+++ Supplied data +++

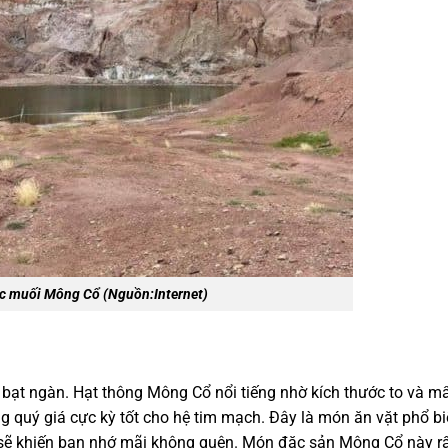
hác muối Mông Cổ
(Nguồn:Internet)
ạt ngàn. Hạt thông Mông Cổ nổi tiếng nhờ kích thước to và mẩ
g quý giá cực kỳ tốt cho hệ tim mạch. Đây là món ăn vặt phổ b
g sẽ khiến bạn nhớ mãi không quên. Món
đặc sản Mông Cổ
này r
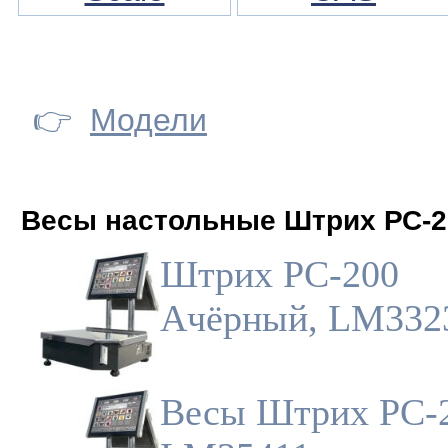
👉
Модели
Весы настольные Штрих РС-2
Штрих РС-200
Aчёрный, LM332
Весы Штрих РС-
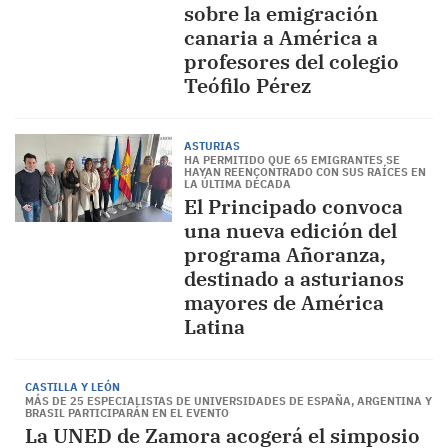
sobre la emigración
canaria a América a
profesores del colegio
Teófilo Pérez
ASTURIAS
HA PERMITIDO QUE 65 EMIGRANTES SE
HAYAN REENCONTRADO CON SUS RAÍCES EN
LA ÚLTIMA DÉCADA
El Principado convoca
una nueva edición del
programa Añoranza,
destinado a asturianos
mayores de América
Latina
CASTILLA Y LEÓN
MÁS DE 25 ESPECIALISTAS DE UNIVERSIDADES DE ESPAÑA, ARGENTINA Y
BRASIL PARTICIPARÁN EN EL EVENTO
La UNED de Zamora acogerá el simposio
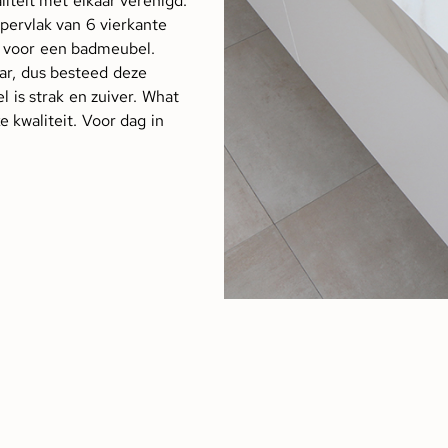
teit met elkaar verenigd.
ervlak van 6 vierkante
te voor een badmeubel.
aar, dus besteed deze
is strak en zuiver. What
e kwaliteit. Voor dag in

+++
+++ Supplied data +++

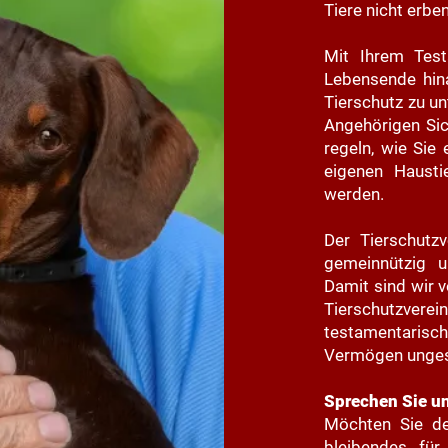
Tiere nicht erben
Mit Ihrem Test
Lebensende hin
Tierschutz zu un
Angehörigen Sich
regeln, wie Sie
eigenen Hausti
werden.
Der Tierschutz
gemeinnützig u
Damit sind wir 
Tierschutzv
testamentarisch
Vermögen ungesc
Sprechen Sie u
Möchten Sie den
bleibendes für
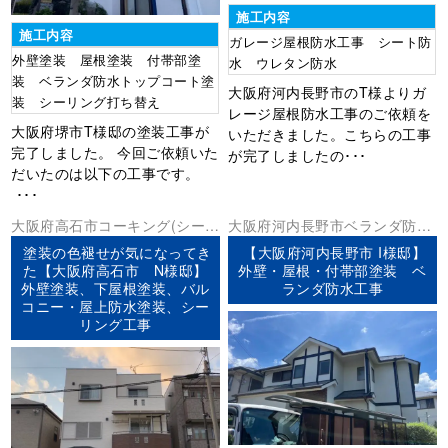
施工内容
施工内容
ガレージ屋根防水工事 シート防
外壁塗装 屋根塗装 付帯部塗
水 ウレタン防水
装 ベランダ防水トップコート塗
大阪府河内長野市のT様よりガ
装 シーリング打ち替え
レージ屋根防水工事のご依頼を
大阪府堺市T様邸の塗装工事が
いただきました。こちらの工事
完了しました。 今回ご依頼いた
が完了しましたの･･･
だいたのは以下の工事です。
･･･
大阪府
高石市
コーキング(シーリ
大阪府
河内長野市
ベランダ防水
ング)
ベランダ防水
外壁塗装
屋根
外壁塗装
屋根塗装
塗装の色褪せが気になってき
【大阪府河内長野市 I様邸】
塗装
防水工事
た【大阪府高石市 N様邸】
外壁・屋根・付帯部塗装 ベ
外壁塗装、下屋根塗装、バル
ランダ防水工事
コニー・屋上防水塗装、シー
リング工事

+++
+++ Supplied data +++

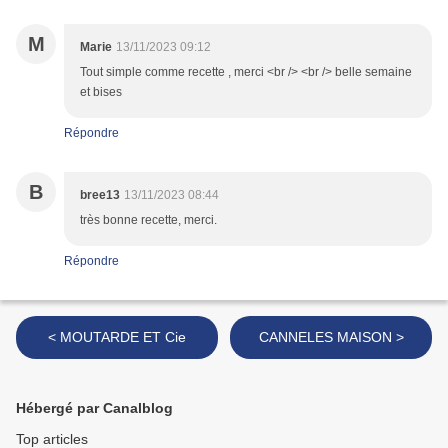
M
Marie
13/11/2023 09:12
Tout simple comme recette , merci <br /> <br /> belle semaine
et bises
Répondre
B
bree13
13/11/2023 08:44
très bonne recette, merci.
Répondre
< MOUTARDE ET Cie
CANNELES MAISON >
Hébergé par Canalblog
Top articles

+++

» Assignment
What lines above run from the one with "profesores del colegio" to the one with "e kwaliteit. Voor dag in"? Give them again exactly, ends included, and leave the pictures out.

» Solved problem
profesores del colegio
Teófilo Pérez
ASTURIAS
HA PERMITIDO QUE 65 EMIGRANTES SE
HAYAN REENCONTRADO CON SUS RAÍCES EN
LA ÚLTIMA DÉCADA
El Principado convoca
una nueva edición del
programa Añoranza,
destinado a asturianos
mayores de América
Latina
CASTILLA Y LEÓN
MÁS DE 25 ESPECIALISTAS DE UNIVERSIDADES DE ESPAÑA, ARGENTINA Y
BRASIL PARTICIPARÁN EN EL EVENTO
La UNED de Zamora acogerá el simposio
teit met elkaar verenigd.
ervlak van 6 vierkante
te voor een badmeubel.
aar, dus besteed deze
is strak en zuiver. What
e kwaliteit. Voor dag in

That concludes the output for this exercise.